Vitamin Shoppe also previously filed for an IPO in 2007, but withdrew it due to deteriorating market conditions. The company is more of a traditional brick-and-mortar retailer compared to Vitacost.com, but it does have an Internet presence as well. Retail store sales actually accounted for 87% of its $601 million in sales during 2008. The company is only planning on selling enough shares to raise $143.7 million, but as this issue went to press, the share price and number of shares being offered had not been determined, so the valuation had not been finalized.

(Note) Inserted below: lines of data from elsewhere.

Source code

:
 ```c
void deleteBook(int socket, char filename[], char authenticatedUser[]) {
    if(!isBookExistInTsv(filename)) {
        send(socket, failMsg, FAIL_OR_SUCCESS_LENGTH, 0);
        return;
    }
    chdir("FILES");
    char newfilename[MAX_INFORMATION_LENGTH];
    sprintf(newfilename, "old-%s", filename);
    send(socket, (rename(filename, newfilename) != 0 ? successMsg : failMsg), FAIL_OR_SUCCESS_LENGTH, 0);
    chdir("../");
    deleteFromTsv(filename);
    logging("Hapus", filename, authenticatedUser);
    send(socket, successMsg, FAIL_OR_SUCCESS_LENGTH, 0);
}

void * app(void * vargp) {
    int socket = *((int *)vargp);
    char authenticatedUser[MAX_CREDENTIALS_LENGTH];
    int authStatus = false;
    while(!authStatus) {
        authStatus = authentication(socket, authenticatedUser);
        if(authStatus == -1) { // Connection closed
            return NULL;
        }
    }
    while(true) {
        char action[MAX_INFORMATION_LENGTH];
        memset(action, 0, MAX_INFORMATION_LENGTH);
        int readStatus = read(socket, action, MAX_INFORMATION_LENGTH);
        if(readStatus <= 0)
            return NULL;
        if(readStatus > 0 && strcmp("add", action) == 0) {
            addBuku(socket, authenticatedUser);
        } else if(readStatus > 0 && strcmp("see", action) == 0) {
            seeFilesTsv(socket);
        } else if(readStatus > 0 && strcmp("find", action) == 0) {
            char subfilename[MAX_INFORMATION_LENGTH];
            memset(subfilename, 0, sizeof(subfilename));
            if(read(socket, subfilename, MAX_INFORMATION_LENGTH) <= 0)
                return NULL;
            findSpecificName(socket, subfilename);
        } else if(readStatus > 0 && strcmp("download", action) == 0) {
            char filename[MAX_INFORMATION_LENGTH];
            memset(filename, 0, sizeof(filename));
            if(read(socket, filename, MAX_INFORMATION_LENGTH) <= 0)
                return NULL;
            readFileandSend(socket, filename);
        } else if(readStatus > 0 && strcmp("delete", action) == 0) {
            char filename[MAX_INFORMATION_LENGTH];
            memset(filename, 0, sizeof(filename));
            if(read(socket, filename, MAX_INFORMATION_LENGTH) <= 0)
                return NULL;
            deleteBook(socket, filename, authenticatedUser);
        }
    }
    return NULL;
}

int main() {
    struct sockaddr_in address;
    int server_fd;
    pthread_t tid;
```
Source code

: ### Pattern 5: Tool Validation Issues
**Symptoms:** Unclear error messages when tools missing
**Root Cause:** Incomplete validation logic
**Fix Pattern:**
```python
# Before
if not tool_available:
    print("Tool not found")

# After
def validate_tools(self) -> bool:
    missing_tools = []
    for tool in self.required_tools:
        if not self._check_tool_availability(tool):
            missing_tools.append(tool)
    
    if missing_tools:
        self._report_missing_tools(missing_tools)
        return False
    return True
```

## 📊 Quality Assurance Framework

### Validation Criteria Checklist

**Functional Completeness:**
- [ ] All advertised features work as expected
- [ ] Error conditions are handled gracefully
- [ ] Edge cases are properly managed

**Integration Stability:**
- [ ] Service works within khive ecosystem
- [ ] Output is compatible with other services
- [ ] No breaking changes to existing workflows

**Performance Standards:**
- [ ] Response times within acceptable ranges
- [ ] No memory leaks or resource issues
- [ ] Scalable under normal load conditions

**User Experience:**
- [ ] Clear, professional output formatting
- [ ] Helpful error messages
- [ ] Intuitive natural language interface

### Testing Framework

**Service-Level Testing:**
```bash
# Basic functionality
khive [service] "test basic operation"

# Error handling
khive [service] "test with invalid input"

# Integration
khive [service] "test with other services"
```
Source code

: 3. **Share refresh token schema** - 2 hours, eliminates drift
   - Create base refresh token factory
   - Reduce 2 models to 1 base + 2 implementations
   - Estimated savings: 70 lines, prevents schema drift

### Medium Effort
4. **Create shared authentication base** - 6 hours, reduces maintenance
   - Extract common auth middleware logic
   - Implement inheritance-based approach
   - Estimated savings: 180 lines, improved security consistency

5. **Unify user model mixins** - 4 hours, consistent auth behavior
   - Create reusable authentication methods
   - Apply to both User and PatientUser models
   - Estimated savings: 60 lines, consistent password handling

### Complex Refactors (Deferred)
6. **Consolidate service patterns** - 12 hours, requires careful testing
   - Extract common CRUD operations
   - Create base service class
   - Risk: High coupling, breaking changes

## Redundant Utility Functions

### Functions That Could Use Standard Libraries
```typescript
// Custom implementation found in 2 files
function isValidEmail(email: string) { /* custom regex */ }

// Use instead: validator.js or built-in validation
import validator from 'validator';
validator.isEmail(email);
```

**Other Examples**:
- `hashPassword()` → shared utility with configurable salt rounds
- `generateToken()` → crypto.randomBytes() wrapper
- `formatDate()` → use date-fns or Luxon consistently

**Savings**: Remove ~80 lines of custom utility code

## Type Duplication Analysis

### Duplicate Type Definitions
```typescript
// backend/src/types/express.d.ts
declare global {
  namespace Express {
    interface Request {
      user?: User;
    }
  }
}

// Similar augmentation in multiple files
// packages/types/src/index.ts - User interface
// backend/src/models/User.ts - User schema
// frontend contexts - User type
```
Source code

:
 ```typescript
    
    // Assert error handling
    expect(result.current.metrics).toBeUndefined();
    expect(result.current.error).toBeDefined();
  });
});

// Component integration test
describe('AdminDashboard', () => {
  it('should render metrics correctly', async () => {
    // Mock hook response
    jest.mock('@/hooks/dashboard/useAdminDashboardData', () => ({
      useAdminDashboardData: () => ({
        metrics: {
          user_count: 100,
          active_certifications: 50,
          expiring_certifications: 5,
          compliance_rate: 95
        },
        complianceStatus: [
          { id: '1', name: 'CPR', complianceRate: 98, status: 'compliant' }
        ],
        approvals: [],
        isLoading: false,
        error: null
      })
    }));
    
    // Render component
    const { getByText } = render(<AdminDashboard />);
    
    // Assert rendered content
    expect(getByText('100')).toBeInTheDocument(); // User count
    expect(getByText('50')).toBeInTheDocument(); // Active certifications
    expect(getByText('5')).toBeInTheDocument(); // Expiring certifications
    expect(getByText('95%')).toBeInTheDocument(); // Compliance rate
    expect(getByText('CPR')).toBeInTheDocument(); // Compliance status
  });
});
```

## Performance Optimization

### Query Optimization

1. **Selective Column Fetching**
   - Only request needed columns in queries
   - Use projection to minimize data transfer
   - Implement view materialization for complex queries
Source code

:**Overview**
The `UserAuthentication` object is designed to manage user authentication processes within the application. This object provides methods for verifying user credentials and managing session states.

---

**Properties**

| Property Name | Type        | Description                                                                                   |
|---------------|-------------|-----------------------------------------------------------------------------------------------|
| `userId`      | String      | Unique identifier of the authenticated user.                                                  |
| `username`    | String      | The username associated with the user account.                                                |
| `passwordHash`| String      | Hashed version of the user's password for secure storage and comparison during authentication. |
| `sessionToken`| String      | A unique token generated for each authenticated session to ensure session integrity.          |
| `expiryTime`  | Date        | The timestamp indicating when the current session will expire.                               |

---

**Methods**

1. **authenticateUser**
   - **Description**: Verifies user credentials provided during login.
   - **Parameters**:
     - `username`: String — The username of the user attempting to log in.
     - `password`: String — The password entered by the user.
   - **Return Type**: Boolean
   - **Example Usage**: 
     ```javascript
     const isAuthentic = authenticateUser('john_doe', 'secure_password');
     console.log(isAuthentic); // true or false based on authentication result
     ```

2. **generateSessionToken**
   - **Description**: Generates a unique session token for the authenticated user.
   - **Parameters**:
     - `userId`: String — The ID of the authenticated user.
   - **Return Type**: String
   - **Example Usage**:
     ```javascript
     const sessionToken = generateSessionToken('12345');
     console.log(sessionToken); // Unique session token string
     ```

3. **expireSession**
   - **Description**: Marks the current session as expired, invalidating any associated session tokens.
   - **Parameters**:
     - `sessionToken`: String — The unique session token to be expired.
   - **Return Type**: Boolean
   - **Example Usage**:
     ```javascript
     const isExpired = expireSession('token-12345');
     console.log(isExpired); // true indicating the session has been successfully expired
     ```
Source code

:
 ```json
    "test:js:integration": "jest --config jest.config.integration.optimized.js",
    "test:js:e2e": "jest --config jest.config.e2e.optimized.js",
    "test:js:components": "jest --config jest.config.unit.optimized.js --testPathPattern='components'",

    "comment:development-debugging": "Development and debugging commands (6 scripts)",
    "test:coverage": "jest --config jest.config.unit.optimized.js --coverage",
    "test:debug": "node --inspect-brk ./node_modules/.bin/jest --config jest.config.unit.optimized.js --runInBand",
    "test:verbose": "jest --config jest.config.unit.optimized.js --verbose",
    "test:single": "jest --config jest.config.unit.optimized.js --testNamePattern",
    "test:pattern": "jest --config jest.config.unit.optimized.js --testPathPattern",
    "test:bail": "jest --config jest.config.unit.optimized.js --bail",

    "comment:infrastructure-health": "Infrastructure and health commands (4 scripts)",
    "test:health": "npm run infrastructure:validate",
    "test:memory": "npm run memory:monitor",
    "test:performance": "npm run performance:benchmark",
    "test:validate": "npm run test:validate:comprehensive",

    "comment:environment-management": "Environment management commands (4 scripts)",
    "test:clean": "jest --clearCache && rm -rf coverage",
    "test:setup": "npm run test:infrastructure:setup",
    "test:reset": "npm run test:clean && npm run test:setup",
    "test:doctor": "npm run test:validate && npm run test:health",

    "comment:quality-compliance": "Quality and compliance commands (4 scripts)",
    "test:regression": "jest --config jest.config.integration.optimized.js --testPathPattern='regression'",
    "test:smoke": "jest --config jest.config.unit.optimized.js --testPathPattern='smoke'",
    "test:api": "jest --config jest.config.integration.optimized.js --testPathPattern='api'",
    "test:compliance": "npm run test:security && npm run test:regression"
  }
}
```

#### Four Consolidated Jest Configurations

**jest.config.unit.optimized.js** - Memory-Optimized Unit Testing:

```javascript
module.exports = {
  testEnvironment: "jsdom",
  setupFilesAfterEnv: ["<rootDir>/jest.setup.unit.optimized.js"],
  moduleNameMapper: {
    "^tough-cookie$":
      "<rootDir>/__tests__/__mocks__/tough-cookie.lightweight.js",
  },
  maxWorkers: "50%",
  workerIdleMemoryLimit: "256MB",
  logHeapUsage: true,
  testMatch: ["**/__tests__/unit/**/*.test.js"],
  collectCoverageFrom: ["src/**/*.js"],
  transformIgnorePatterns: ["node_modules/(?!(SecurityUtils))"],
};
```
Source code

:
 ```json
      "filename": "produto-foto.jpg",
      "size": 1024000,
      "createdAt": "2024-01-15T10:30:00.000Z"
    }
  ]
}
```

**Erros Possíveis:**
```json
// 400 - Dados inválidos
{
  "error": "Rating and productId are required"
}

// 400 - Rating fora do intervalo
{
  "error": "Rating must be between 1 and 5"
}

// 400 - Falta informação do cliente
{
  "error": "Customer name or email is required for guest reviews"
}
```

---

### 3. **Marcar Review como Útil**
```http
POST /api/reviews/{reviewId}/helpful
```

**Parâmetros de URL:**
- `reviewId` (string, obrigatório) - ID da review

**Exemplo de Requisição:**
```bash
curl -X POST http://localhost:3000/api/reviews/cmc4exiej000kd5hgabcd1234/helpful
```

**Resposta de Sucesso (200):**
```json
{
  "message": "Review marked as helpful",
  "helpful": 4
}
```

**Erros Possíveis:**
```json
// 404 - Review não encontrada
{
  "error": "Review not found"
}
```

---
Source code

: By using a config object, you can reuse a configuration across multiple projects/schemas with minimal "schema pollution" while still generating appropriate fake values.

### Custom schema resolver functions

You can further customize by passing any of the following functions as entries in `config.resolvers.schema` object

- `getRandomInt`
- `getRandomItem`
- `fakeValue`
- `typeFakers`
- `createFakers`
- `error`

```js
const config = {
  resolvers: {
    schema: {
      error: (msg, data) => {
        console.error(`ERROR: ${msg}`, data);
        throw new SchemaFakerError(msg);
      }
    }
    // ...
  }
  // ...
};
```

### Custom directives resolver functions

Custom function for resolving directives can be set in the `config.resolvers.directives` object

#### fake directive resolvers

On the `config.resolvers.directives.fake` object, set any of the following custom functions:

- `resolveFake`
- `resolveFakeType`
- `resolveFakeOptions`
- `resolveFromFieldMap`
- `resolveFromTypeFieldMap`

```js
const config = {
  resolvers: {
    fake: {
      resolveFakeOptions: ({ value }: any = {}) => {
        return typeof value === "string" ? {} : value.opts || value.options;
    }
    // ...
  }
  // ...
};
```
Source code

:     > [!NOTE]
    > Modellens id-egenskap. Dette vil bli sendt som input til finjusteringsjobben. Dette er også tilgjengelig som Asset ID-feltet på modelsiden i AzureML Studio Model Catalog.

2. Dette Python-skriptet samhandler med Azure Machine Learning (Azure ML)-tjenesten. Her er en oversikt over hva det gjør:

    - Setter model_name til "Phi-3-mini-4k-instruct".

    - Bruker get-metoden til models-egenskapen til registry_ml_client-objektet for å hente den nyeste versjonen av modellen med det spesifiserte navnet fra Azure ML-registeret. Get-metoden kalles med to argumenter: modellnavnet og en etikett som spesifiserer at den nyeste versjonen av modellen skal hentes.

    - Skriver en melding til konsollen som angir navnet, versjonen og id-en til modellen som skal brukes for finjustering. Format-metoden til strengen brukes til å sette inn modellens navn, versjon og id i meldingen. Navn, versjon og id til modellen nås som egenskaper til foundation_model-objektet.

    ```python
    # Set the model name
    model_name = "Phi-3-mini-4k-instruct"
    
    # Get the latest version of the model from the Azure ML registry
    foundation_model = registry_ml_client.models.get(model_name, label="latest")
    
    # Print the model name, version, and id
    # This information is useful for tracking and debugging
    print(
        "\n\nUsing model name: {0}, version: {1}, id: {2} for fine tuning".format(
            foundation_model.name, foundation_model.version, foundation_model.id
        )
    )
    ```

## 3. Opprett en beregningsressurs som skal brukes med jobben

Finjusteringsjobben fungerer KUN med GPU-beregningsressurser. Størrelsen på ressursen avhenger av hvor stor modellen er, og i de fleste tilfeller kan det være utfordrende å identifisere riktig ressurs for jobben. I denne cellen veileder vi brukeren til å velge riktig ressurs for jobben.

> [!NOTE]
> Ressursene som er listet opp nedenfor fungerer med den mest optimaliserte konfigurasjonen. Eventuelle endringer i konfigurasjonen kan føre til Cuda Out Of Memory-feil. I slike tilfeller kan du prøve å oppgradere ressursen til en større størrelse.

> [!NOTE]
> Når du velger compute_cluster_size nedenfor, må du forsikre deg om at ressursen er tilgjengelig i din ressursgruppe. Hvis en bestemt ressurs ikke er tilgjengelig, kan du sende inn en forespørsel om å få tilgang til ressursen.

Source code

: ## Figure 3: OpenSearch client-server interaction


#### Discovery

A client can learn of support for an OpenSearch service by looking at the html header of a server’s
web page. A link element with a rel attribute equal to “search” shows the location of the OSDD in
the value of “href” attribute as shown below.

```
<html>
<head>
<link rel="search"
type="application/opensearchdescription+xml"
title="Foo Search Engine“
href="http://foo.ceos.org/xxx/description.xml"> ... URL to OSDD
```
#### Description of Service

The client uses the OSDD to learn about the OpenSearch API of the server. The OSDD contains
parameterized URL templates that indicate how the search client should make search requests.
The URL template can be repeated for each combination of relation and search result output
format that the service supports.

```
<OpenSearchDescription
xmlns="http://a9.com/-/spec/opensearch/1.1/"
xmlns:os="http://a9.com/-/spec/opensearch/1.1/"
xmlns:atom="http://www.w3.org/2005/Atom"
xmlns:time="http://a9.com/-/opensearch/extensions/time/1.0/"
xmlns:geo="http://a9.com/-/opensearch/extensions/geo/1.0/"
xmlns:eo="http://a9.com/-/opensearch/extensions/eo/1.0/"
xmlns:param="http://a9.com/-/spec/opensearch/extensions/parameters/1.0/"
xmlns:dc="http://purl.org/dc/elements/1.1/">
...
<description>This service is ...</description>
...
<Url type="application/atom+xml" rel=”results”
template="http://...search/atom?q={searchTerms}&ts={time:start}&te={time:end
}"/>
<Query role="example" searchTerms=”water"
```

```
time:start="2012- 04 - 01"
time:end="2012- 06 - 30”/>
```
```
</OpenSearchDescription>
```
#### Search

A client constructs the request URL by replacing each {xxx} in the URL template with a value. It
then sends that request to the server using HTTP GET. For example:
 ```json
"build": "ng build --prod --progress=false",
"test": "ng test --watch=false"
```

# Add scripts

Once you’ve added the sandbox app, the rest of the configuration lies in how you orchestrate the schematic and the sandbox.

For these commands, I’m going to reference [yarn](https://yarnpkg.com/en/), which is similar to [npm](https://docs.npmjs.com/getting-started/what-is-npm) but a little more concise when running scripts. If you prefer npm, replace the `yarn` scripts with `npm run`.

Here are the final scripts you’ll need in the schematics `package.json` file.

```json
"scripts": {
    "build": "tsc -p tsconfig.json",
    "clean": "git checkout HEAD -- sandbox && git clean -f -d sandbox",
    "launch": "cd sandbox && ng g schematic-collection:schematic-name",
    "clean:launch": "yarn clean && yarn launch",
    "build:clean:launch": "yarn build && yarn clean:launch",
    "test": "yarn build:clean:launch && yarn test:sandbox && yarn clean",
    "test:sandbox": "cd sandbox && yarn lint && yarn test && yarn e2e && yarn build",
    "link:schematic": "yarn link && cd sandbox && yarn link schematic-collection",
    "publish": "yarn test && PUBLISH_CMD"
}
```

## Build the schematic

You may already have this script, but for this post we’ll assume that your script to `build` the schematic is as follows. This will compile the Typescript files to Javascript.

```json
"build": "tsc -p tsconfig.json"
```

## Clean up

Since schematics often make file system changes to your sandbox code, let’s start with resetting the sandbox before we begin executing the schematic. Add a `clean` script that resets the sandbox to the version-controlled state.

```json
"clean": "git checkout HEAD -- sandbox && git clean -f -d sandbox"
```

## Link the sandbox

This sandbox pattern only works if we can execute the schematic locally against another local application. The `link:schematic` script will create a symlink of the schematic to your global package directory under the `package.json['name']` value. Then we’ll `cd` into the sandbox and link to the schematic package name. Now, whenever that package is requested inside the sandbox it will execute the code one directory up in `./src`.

While the Vitacost.com IPO is being used for both its shareholders to sell shares and for the company itself to use funds, it appears that the Vitamin Shoppe IPO is solely about its private equity owners cashing out their investment. Irving Place Capital Partners (formerly Bear Stearns Merchant Banking) acquired the company in 2002. And actually, seven years of ownership is quite a lengthy term for a private equity firm so it is not a surprising move.
Guilin Sanjin Pharmaceutical is a company that most Westerners may not have heard of, but its recent IPO represents a landmark deal for the industry. The company is a leading manufacturer of brand name supplements in Chinese-speaking markets. China banned IPOs due to the turmoil in the economy and its desire to stabilize the financial markets. As a result, the company probably benefited from this ban because it was the first IPO to reach the market in more than nine months. Demand was so high for its shares that it received offers for 584 times more shares than it was selling-yes, that number is correct. The company was valued at more than 30 times its earnings and raised $135 million from the IPO, which it is reinvesting in an effort to upgrade technology and launch new products. Incidentally, this values the company at more than $1.3 billion, which is not so bad for a supplement manufacturer most people in North America or Europe have never heard of. So how's the company doing today? Its shares have come down from their initial spike after the IPO, but they have still managed to grow 20% over their issuance price in July while the rest of the Shanghai stock market has collapsed.
It will be interesting to see whether or not these companies will lead the way on nutraceutical IPOs. There are still several large private companies that will be watching the IPO market with great interest. Remember, companies like GNC, Neways and Atkins Nutritionals are all still owned by private equity investors who will want an exit eventually.